START Text segment

Right Now, Diagnosis Is One Hundred Percent Luck

Witnessing the dramatic differences developmentally between Sam and Louis further motivated Longo and Pasquali to push for screening nationally, with the Wallises leading the charge. They’ve become a cadre of advocates; Longo serves on the medical advisory board of the Association for Creatine Deficiencies, of which Wallis is the administrative director and a board member. They all travel to meetings in Washington D.C., to join with families to lobby for screening.

“We’ve always tried to do the best we can for families but now we’re taking it to a different level,” says Pasquali. “We have the chance to give these kids a normal life. It’s a terrible waste to do nothing.”

“Diagnosis for a GAMT kid is 100 percent luck right now. A full life or a life of misery is currently left to chance,” says Wallis. She accepts that there was no testing available when Sam was born; she cannot accept that fact that there are children being born today whose families will end up on the same diagnostic odyssey she was on, asking repeatedly, “what is wrong with my child?”

“There is a sense of urgency,” stresses Wallis. “It may be a rare condition, but the impact on the individual, their families, and communities is dramatic. And it just doesn’t have to happen.”

A Spoonful of Sugar Does NOT Help This Go Down!

If your child has been telling you about his/her friend named Sam who ‘doesn’t’ talk’ and you’ve been wondering what that means, we thought we would tell you a little about this week’s Super Star, Sam.”

END Text segment
START Record set

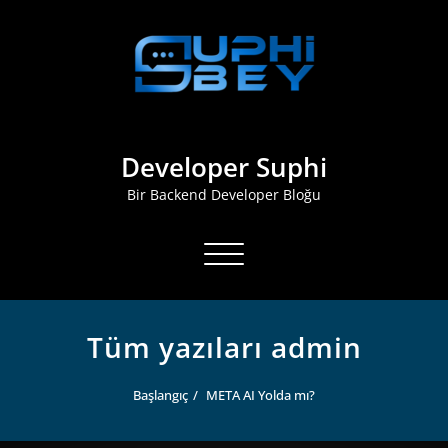
İçeriğe
geç
Developer Suphi
Bir Backend Developer Bloğu
Navigasyonu
değiştir
Tüm yazıları admin
Başlangıç
META AI Yolda mı?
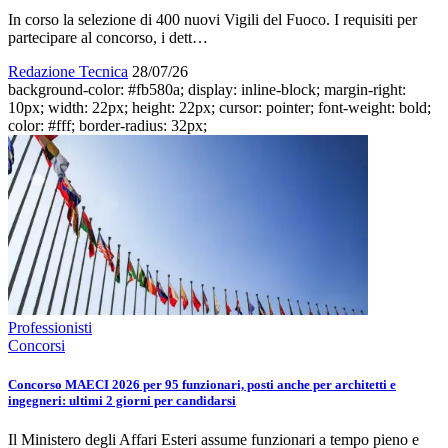
In corso la selezione di 400 nuovi Vigili del Fuoco. I requisiti per
partecipare al concorso, i dett…
Redazione Tecnica
28/07/26
background-color: #fb580a; display: inline-block; margin-right:
10px; width: 22px; height: 22px; cursor: pointer; font-weight: bold;
color: #fff; border-radius: 32px;
Professionisti
Concorsi
Concorso MAECI 2026 per 95 funzionari, posti anche per architetti e
ingegneri: ultimi 2 giorni per candidarsi
Il Ministero degli Affari Esteri assume funzionari a tempo pieno e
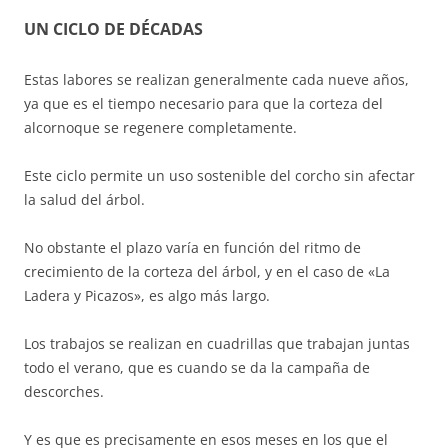
UN CICLO DE DÉCADAS
Estas labores se realizan generalmente cada nueve años,
ya que es el tiempo necesario para que la corteza del
alcornoque se regenere completamente.
Este ciclo permite un uso sostenible del corcho sin afectar
la salud del árbol.
No obstante el plazo varía en función del ritmo de
crecimiento de la corteza del árbol, y en el caso de «La
Ladera y Picazos», es algo más largo.
Los trabajos se realizan en cuadrillas que trabajan juntas
todo el verano, que es cuando se da la campaña de
descorches.
Y es que es precisamente en esos meses en los que el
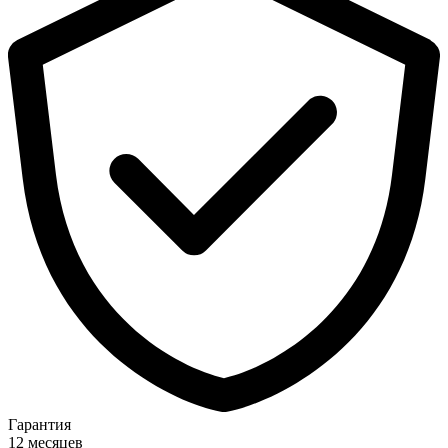
Гарантия
12 месяцев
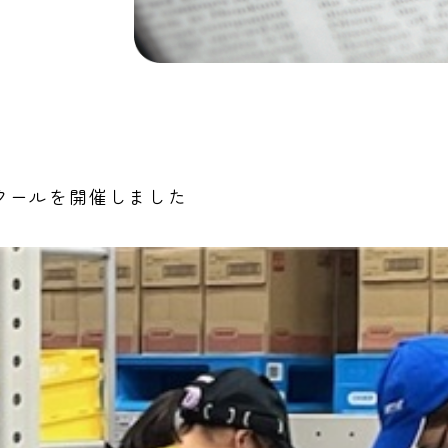
クールを開催しました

END Record set

= Check your understanding =
- a) Answer these questions from the article on screening for GAMT deficiency.
(i) Longo serves on the medical advisory board of which organization?
(ii) What does Pasquali call doing nothing?
(iii) According to Wallis, what is diagnosis for a GAMT kid right now?
- b) Reproduce the article on screening for GAMT deficiency, starting with "Right Now, Diagnosis" and going on through "lobby for screening.".
- c) Carry on the article on screening for GAMT deficiency from its last sentence.
The records are not needed for any of this work.

= Written responses =
- a)
(i) The Association for Creatine Deficiencies
(ii) A terrible waste
(iii) 100 percent luck

- b)
Right Now, Diagnosis Is One Hundred Percent Luck

Witnessing the dramatic differences developmentally between Sam and Louis further motivated Longo and Pasquali to push for screening nationally, with the Wallises leading the charge. They’ve become a cadre of advocates; Longo serves on the medical advisory board of the Association for Creatine Deficiencies, of which Wallis is the administrative director and a board member. They all travel to meetings in Washington D.C., to join with families to lobby for screening.

- c)
So began a letter from Heidi Wallis, Sam’s mom, to her daughter’s kindergarten class. Six months earlier, Sam had been diagnosed with GAMT deficiency, providing some long sought-after answers and introducing a whole new routine into the Wallis’ lives.

Now 13 years old, Sam’s routine is structured around the mix of “nasty tasting” supplements that she must take four times a day to counter her creatine deficiency and deter seizures. Each day starts with a tap on the shoulder at 6:30 a.m. to wake up Sam for breakfast and her first dose of creatine—a 30 ml syringe-full.

Each Sunday, Wallis spends an hour and a half preparing 28 syringes for the week ahead—five of these doses Sam will take at school. “It looks like a drug bust scene in our kitchen,” admits Wallis with a laugh.

There’s no super-secret ingredient in this mix of supplements (creatine monohydrate, L-ornithine, and sodium benzoate). “You can buy them on Amazon,” quips Wallis. Body builders are drawn to creatine for its muscle-building trait.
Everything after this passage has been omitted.